Knowing who calls
Editorial
Guyana Chronicle
March 21 , 1999
A DEBATE has started over the pros and cons of the new `Caller ID'
service the Guyana Telephone and Telegraph Company (GT&T) is offering
customers.
The system, with a gadget attached to the telephone, allows the
subscriber to see the telephone number a caller is using before picking
up the telephone to find out who it is.
The subscriber paying for the Caller ID service has several options which
a letter writer in yesterday's Chronicle, "among the first to queue up
for this service on the first day it was introduced", outlined.
"I first learnt about it during a visit to Canada last year, and since my
return home had been badgering GT&T with requests for
the service to be introduced in Guyana", the writer said.
Now the letter-writer can effectively deal with a neighbour who had been
"viciously abusive and indecent" on the phone before, when complaints
involved a lengthy process of reporting to the Police and getting the
calls traced.
Anyone who has been a victim of obscene and threatening telephone calls
can readily empathise with the experience of the letter-writer and the
subsequent relief the Caller ID service affords.

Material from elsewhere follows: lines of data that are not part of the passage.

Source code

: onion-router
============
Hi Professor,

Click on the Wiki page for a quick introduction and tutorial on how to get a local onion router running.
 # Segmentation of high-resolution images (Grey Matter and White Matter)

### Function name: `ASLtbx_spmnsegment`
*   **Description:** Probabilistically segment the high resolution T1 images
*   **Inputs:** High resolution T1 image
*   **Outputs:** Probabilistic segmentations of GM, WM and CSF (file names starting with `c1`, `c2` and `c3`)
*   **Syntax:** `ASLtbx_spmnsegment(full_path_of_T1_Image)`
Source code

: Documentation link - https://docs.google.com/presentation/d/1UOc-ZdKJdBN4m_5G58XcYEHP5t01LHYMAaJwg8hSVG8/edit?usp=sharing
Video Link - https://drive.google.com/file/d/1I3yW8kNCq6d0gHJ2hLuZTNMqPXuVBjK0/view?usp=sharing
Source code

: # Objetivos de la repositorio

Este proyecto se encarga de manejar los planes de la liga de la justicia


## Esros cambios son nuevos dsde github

Telephone customers can now also handle those who simply hang up their
phone when calls are answered.
In other words, the Caller ID service offers subscribers some form of
relief to what once was an extreme form of annoyance, molestation and
threats.
And it makes it easier for those sick persons who persist in making bomb
threats on the telephone to be tracked down.
As the letter-writer notes: "I am in charge of a Government installation
which is a frequent target of bomb scares. Caller ID will not completely
eliminate this type of mischief, but who knows, I might get lucky and
apprehend the culprit. At least they can no longer make these calls from
the comfort of their homes."
We are sure many GT&T customers share the relief the Caller ID offers
against the telephone `sickos' out to make life miserable for others.

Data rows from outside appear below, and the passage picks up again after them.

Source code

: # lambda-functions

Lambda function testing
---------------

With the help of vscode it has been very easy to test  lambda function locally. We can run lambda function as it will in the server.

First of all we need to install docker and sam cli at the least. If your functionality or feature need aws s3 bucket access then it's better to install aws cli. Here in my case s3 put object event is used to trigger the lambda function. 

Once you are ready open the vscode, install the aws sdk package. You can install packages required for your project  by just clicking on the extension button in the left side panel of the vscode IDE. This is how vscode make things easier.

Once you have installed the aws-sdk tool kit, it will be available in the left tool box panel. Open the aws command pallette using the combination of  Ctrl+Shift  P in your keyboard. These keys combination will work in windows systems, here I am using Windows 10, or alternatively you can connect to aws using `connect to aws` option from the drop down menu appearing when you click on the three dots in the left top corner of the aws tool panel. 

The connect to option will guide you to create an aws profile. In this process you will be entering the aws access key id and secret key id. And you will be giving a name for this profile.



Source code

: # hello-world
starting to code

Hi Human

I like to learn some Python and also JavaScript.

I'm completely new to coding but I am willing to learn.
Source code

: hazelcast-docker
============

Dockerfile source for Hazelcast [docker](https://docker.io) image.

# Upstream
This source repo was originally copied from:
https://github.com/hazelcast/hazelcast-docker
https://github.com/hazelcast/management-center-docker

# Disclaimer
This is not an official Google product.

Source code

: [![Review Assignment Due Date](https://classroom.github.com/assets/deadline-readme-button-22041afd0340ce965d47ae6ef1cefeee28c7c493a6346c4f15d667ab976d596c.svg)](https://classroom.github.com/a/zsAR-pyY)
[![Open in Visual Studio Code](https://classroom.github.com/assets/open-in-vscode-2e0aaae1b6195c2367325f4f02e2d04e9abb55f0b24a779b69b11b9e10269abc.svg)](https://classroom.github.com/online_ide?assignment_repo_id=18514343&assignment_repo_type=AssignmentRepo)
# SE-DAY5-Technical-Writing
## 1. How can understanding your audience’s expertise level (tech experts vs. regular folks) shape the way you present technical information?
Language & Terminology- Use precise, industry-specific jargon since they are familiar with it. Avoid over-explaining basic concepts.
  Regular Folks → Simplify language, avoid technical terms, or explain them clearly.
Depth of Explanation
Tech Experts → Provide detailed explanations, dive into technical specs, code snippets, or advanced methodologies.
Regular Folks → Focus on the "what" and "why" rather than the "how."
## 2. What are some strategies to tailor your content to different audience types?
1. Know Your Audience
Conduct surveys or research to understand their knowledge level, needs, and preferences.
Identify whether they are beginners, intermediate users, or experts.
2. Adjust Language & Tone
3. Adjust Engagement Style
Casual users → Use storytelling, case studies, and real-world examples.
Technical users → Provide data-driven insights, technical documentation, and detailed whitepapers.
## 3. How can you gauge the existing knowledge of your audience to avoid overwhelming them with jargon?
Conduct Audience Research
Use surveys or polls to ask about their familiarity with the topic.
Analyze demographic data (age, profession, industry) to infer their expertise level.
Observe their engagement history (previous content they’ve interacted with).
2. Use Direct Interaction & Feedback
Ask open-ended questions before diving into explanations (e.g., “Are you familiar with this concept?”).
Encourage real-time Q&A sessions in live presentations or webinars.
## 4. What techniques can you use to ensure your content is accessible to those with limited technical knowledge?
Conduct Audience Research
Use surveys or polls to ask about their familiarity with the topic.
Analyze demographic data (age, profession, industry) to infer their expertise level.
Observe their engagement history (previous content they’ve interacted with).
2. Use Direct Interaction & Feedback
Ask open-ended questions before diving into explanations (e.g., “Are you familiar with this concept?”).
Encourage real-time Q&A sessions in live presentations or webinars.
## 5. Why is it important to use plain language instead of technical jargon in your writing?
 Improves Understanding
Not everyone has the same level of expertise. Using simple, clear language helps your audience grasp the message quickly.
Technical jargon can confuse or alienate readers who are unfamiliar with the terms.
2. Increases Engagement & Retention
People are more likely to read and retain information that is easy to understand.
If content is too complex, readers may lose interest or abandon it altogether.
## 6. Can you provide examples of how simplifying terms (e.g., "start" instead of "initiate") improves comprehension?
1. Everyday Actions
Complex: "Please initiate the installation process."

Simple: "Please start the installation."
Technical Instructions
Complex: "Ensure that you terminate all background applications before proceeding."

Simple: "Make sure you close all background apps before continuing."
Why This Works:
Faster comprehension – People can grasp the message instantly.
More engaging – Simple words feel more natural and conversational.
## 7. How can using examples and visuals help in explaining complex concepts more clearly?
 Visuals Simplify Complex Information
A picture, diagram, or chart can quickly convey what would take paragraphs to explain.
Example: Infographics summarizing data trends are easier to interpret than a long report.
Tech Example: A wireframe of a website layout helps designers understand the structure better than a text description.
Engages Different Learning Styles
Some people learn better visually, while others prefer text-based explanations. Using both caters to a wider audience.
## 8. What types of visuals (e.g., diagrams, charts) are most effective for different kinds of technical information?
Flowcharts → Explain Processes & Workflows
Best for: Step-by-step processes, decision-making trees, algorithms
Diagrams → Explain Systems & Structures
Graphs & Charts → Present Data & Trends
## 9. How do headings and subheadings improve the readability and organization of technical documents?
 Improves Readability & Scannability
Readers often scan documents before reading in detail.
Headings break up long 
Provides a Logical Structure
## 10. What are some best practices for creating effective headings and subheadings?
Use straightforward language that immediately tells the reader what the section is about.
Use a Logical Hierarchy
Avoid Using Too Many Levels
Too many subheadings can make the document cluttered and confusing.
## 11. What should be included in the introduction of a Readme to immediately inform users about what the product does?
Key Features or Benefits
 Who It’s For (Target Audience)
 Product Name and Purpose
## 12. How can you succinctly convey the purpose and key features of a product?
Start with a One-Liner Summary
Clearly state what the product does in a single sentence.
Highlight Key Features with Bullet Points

There are some, however, who feel that Caller ID is an `invasion of
privacy' and this is the source of the brewing debate.

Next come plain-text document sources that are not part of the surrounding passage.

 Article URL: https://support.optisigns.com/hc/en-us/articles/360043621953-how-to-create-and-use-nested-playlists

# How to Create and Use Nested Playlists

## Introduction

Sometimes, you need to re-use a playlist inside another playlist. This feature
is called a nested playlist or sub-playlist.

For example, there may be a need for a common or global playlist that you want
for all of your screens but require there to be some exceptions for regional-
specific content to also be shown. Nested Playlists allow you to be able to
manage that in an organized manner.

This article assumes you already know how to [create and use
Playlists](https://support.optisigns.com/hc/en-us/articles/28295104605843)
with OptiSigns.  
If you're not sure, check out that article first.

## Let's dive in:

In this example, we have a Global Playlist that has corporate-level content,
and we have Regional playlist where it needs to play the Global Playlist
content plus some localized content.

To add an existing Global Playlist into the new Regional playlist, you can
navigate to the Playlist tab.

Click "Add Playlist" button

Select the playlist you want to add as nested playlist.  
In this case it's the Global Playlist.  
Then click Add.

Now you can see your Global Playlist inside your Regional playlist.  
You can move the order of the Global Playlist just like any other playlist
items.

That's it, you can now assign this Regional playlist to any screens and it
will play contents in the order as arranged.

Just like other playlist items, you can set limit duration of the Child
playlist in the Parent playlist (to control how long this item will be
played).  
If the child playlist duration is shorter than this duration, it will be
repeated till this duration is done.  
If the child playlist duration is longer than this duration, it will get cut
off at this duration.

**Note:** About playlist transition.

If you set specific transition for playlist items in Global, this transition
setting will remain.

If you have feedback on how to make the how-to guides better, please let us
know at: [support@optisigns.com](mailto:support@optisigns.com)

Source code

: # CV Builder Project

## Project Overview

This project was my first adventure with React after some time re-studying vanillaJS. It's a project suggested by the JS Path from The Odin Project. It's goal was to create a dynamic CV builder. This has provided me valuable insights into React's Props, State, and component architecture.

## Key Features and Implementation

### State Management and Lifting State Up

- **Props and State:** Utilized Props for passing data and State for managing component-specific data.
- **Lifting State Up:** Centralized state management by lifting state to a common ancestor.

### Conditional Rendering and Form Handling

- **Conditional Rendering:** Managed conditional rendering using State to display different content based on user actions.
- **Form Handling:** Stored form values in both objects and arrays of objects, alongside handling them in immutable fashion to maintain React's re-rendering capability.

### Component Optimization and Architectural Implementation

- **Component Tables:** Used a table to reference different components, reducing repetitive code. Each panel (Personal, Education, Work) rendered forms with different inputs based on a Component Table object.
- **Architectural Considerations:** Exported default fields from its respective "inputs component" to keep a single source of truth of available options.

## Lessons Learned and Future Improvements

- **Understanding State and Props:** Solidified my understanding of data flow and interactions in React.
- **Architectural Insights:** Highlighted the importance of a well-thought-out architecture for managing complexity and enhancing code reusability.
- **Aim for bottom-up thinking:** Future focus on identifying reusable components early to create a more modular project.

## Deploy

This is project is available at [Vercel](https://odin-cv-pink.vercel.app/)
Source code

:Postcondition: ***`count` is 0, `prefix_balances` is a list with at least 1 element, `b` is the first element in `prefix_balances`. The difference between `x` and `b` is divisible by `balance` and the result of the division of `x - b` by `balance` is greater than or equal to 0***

A telephone company official, in a letter to another newspaper, says the
firm offers subscribers with unpublished telephone numbers a facility for
`blocking' their numbers from being seen on the phones called.
But, as the official points out, people generally should have the right
of knowing who's knocking on the other side of the door.
The telephone company, which has been faced with persistent complaints of
corrupt practices among some employees, would have to take extreme care
in who it is offering this `blocking' service to. We feel it should be
restricted to selected high-level government and security officials,
whose `secure' telephone numbers should not be a matter of common
knowledge, and not to those with `influence' who feel they are somehow
entitled to special privileges.
People paying for the Caller ID service have a right to know who is
calling them and whether they should take the call or not.